MOTIVATIONAL SPEAKING
Specializing in how athletes can use sports to combat discrimination and other social injustices and diversity and inclusion in higher education, McBride has been a sought-after motivational speaker in the region, traveling to various colleges, elementary and high schools, and consulting firms in western Massachusetts as an invited guest.
 
In 2012 and 2010, he served as a guest speaker at the Institute for Training & Development in Amherst and at SportsUnited, a division of the Bureau for Educational and Cultural Affairs of the U.S. Department of State. His 2012 talk focused on building bridges through sports in Kosovo – a view supported by U.S. Embassy in Kosovo – while his 2010 lecture discussed combating racism through sports in the U.S. and in France.
 
Assisting the NCAA in a professional development endeavor in Atlanta, Ga. in 2014, McBride spoke on the topic of “Leadership” for the Division III Institute for Administrative Advancement and in 2019 McBride acted as the keynote speaker at the NCAA Accelerated Academic Success Program (New Orleans, La.) and at Berwick Academy’s Athlete Leadership Team’s First Annual Salt Summit.

COMMUNITY
McBride has worked with youth groups to promote higher education and with the elderly to endorse fitness and cognitive thinking.

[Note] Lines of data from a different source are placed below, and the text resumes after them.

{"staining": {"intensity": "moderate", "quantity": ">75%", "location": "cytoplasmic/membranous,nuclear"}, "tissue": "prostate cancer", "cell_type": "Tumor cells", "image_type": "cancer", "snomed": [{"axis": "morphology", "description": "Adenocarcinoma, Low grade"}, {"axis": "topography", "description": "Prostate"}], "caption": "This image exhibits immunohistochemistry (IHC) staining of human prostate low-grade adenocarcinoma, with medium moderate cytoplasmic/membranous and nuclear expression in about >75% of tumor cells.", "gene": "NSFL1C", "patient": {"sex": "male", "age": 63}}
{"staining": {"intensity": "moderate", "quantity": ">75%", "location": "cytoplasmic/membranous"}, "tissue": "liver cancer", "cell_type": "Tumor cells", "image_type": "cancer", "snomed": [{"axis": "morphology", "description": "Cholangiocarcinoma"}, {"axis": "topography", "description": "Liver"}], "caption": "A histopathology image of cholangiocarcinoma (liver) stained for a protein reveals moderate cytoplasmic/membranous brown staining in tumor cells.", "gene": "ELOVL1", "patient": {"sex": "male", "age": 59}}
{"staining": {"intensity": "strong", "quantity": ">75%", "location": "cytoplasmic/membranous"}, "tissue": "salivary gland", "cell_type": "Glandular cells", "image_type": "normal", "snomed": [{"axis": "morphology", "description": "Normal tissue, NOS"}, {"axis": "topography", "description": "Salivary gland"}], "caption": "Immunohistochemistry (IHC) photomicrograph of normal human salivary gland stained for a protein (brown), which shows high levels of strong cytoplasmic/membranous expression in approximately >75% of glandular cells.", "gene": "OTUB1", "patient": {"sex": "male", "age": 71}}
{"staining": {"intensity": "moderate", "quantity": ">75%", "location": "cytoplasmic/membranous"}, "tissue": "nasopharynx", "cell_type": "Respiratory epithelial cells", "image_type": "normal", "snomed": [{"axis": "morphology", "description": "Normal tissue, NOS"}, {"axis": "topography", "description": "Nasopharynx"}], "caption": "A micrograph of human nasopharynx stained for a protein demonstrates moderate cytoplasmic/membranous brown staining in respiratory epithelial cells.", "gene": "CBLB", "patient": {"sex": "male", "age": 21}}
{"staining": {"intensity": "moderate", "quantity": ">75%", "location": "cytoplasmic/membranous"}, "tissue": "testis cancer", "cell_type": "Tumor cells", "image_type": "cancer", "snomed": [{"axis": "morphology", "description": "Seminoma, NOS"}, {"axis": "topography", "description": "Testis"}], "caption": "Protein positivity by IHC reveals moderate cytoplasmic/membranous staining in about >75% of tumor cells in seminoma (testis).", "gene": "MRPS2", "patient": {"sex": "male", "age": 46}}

He was the Director for the City of New Haven’s (Conn.) Girls Basketball Camp for College Coaches working with inner city youth, and, in 2010, he received The Black Men of Greater Springfield Community Services Award for his work with the W.E. B. Du Bois Academy. 
 
He has served as the Nike Girl Basketball Camp Director at Amherst College for more than twenty years and, in 2004, he started the first Father & Daughter Basketball Camp in the country through U.S. sports camps out of San Francisco, Calif.
 
In 2017 McBride was featured in a national ad for Dove Men+ Care – “Thank Every Men Who Was There to Care” – in a special Father’s Day campaign, and in 2019 he was named a 100 Black Men of Massachusetts & Connecticut Black Tie Gala Award Honoree.
 
PRIOR TO AMHERST
McBride came to Amherst College from Allen Stevenson School, N.Y., where he served as the school’s Director of Athletics.

A 1979 graduate of Tennessee State University with a Bachelor of Science degree in recreation, McBride was a two-sport athlete; basketball and football. He was a member of Tennessee State’s 1975 NCAA Men’s Basketball Final Four team and was drafted in the NFL by the San Francisco 49ers shortly after graduation, playing the majority of his professional football career in the CFL. He received his master’s degree in exercise sciences and sports studies from Smith College in 2006 and was inducted into the Greater Syracuse New York Sports Hall of Fame for Football and Basketball in 2016.
 
McBride is a 1974 graduate of Central Tech High School in Syracuse, N.Y., where he was named First Team All-City in football and basketball, and All-Upstate in football. He received the Omar Spencer, Outstanding High School Athletic Award and in 1972, was selected YMCA Youth of the Year.